If people can earn trust and be given latitude to respectfully disagree, Damoose said individuals of differing beliefs can start working together.

“I frankly don’t care who wins this presidential election. What I care about is that maybe afterwards, there’s room for somebody to stand up and say, ‘Have we had enough? Do we want to go back to some of the civility we used to see or at least read about?’” Damoose said.

Michigan is diverse, both in ideology and racial and ethnic identities, Anthony said, and that’s a beautiful thing for the state.

 

Michigan has one of the highest populations of Arab Americans in the U.S. Leaders in the community have led the charge to challenge Biden’s support of Israel in the war in Gaza, leading to more than 100,000 voters in the Michigan Democratic presidential primary election to vote “uncommitted,” more than 10% of votes cast.

In 2020, Biden won by about 150,000 votes so the “uncommitted” movement could potentially be influential on which candidate gets all of Michigan’s 15 electoral votes.

The concerns and the pain that Michiganders are experiencing with what’s happening in the Middle East can’t be ignored and neither can the hateful rhetoric against Arab and Jewish residents, Anthony said. But the nuclear option is not voting.

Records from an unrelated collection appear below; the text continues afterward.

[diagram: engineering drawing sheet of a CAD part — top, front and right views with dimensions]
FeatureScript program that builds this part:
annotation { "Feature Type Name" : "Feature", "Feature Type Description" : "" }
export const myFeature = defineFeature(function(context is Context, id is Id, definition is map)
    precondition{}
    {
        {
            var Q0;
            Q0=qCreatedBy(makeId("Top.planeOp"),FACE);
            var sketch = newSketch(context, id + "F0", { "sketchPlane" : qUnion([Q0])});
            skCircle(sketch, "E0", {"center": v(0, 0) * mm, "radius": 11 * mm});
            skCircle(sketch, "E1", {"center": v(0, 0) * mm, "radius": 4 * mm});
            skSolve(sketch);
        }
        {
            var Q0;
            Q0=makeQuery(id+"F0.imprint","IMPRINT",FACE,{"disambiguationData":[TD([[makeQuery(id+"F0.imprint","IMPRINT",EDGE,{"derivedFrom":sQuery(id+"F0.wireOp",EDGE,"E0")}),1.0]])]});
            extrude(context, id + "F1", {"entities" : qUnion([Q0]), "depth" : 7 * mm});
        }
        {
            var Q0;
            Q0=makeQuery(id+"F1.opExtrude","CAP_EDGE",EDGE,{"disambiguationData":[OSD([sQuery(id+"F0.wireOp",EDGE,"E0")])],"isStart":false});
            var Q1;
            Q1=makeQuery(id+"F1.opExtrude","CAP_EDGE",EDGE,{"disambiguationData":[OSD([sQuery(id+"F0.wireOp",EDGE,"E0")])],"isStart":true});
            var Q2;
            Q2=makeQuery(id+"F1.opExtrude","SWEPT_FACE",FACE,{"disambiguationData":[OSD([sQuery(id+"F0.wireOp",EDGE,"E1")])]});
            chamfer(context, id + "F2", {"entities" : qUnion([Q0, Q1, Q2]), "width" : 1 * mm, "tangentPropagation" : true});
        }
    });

“I think that just like any other relationship, we’re not going to think that everything is perfect every day, but when I look at where the Biden administration has been in totality … I look at how this administration has…shown up for me and for people that I care about,” Anthony said. “I hope that we take a more nuanced position on where we think our leadership is going moving forward, because for folks who are uncommitted, I think it’s important to note that they aren’t going to get anything different with Donald Trump.” 

The BBC will be airing the Michigan episode of “World Questions” on Saturday online.